::: Text provided :::
# Different Colors



## Saul_Dzorelashvili (Jan 26, 2010)

In visual art there is a greater variety of colors that the artist can use in order to express himself. He can mix two colors together to create a new color, and the variety can be so subtle, even the slightest mixing of colors can create another color, therefore we are talking about hundreds of thousands of colors if not millions of colors.

Yet in Western classical music, there is only a predetermined very limited set of instruments (colors) that the composer can use at his palate to express himself.

I believe the reason for this difference is this:

When it comes to music, in order to generate a sound, we need an instrument, and that instrument can only generate its one particular color, the color never changed only the pitch. But there is no one single instrument that can combine two different colors to play simultaneously and therefore create different colors.

To work around this 'problem' composers began to create new tones and colors through combining different instruments to create new colors, for example the combination of a solo violin and a solo cello playing the same notes creates a new color.


But the 'problem' is not solved fully, because there are so few instruments to combine and create 'New sounds/colors', and so the composer of sound compared to the artist that deals with visual colors, is very limited in that sense.

Imagine what composers could have composed if they had the same versatility in their medium as the visual artist has at his disposal.

But could we say that the composer of sound has something else , even more beneficial then the visual artist that somehow compensates his perceived 'limitations'?

I think he does.

While the visual artist is 'armed' with physical visual colors, the composer of music has additional elements to work with, namely, Melody, Harmony, Rhythm, And Dynamics.

With his limited availability of distinct colors, the composer expands his palate with ‘Melody’, meaning that the color exiting the instrument gets additional ‘colors’ through a thoughtful and logical melody.
For a simple continuous sound even when varied by pitch is very limited, but in the context of a ‘Melody’ the Tone gets separated into smaller subtle colors and that what creates the variety and joy to the ear.

In addition to that the composer has Harmony, an additional component in expanding the context of the sound , and that generates additional colors.

Then the composer has Rhythm, where additional colors are chiseled and sparked out of the melodious and harmonious sound, and then the Dynamics which further adds more layers of colors and variations of sound.

So I believe that with these additional tools the composer can generate great amount of colors for his palate that will not fall short from the visual artist, in fact he can even supersede him.


----------



## Art Rock (Nov 28, 2009)
::: Given records :::
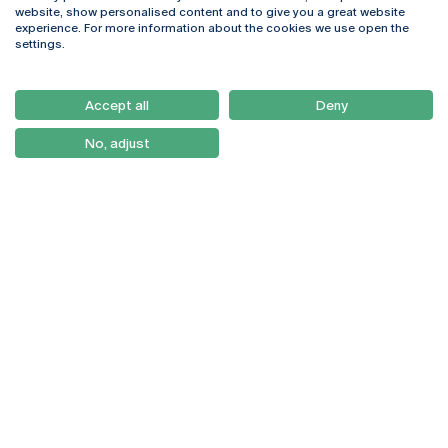
Rua Diogo Botelho 1327
Campus Online
website, show personalised content and to give you a great website
4169-005 Porto
Webmail
experience. For more information about the cookies we use open the
+351 226 196 240
Intranet
settings.
Email:
artes@ucp.pt
Serviços
Como Chegar
Accept all
Deny
Newsletter
No, adjust
© 2026
Braga
Universidade Católica
Lisboa
Portuguesa
Porto
Viseu
Política de Privacidade
Termos & Condições
Direitos do Titular dos
Dados
Entidades Financiadoras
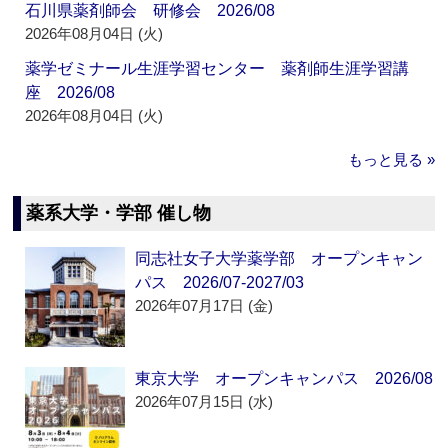
石川県薬剤師会 研修会 2026/08
2026年08月04日 (火)
薬学ゼミナール生涯学習センター 薬剤師生涯学習講
座 2026/08
2026年08月04日 (火)
もっと見る »
薬系大学・学部 催し物
同志社女子大学薬学部 オープンキャン
パス 2026/07-2027/03
2026年07月17日 (金)
東京大学 オープンキャンパス 2026/08
2026年07月15日 (水)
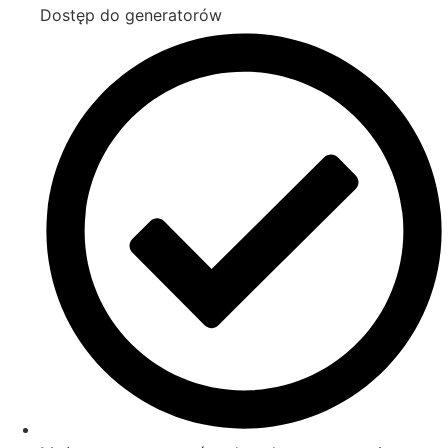
Dostęp do generatorów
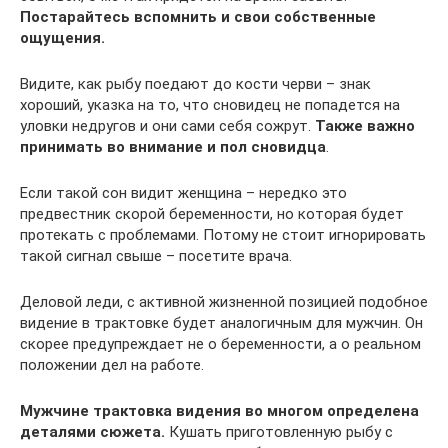
Постарайтесь вспомнить и свои собственные
ощущения.
Видите, как рыбу поедают до кости черви – знак
хороший, указка на то, что сновидец не попадется на
уловки недругов и они сами себя сожрут.
Также важно
принимать во внимание и пол сновидца
.
Если такой сон видит женщина – нередко это
предвестник скорой беременности, но которая будет
протекать с проблемами. Потому не стоит игнорировать
такой сигнал свыше – посетите врача.
Деловой леди, с активной жизненной позицией подобное
видение в трактовке будет аналогичным для мужчин. Он
скорее предупреждает не о беременности, а о реальном
положении дел на работе.
Мужчине трактовка видения во многом определена
деталями сюжета.
Кушать приготовленную рыбу с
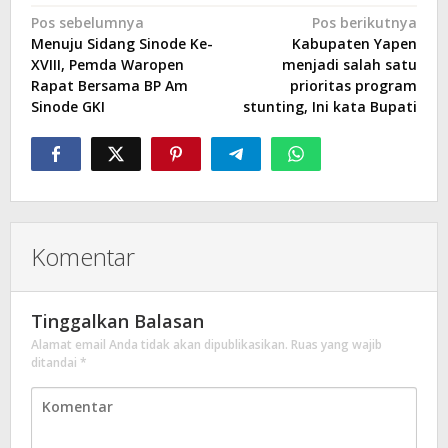
Navigasi
Pos sebelumnya
Pos berikutnya
Menuju Sidang Sinode Ke-
Kabupaten Yapen
pos
XVIII, Pemda Waropen
menjadi salah satu
Rapat Bersama BP Am
prioritas program
Sinode GKI
stunting, Ini kata Bupati
Komentar
Tinggalkan Balasan
Alamat email Anda tidak akan dipublikasikan.
Ruas yang wajib
ditandai
*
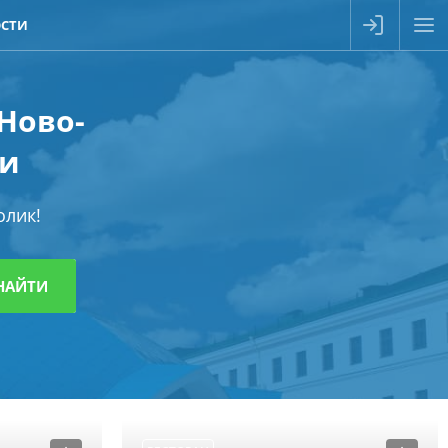
СТИ
 Ново-
ни
олик!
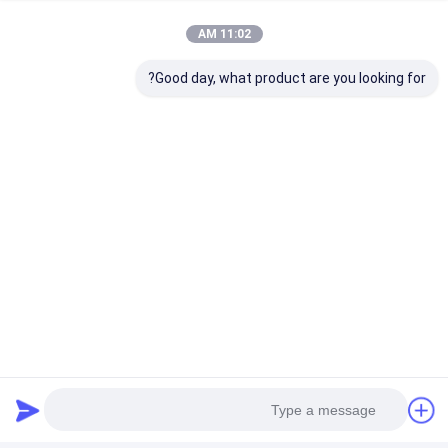
11:02 AM
Good day, what product are you looking for?
أسئلة متكررة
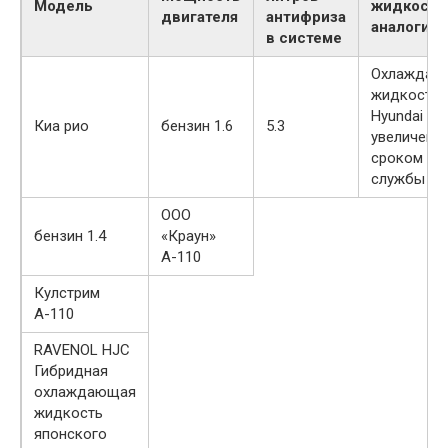
Модель
жидкость
двигателя
антифриза
аналоги
в системе
Охлаждаю
жидкость
Hyundai с
Киа рио
бензин 1.6
5.3
увеличенн
сроком
службы
ООО
бензин 1.4
«Краун»
А-110
Кулстрим
А-110
RAVENOL HJC
Гибридная
охлаждающая
жидкость
японского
:::
▸ **Tasks for this exercise**:
[A] Rewrite the stretch of the post comparing colors in visual art and music from "In visual art" through "create different colors.", putting "songwriter" in place of "composer".
[B] Continue the post comparing colors in visual art and music from the point where it stops.

▸ **Responses to the exercise**:
[A]
In visual art there is a greater variety of colors that the artist can use in order to express himself. He can mix two colors together to create a new color, and the variety can be so subtle, even the slightest mixing of colors can create another color, therefore we are talking about hundreds of thousands of colors if not millions of colors.

Yet in Western classical music, there is only a predetermined very limited set of instruments (colors) that the songwriter can use at his palate to express himself.

I believe the reason for this difference is this:

When it comes to music, in order to generate a sound, we need an instrument, and that instrument can only generate its one particular color, the color never changed only the pitch. But there is no one single instrument that can combine two different colors to play simultaneously and therefore create different colors.

[B]
> While the visual artist is 'armed' with physical visual colors, the composer of music has additional elements to work with, namely, Melody, Harmony, Rhythm, And Dynamics.


What you leave out is that the visual artist is equipped with much more than a colour palette: themes, composition, style, technique, to name a few.

But the whole comparison is rather pointless anyway.


----------



## Saul_Dzorelashvili (Jan 26, 2010)

Art Rock said:


> What you leave out is that the visual artist is equipped with much more than a colour palette: themes, composition, style, technique, to name a few.
> 
> But the whole comparison is rather pointless anyway.


Those are shared by the composer as well.


----------



## Weston (Jul 11, 2008)

Interesting . . .

For many years I have tried to find a unified theory of the arts - all in a very layman's, armchair explorer kind of way, especially between music and the visual arts as you are doing here. For me the biggest difference between music and painting is that music presents itself over a period of time whereas painting shows itself to you all at once. _ This is a severe handicap for painting!_ Whereas music can hold off it's big climax until the appropriate time, painting shows it's big climax (center of interest, area of greatest contrast, or whatever) right at first, then you slowly notice more subtleties.

It made me pretty disappointed while trying to draw or paint a visual fugue. I wish I could figure out a way around this time dimension problem for the visual arts, but don't know how to do it short of animation.

Though there are many instruments that can in fact create more than one tone color at once, from pipe organs to synthesizers, and really even cellos, guitars or pianos if played skillfully enough, I think you are correct in that music can obtain far more nuances than visual art even without combining tones because of this very timing thing.

I understand researchers have discovered that music has a greater physiological effect on us than the visual arts. So I picked a bit of a disappointing art form as a career I think.  Well, actually it picked me.


----------



## Saul_Dzorelashvili (Jan 26, 2010)

Weston said:


> Interesting . . .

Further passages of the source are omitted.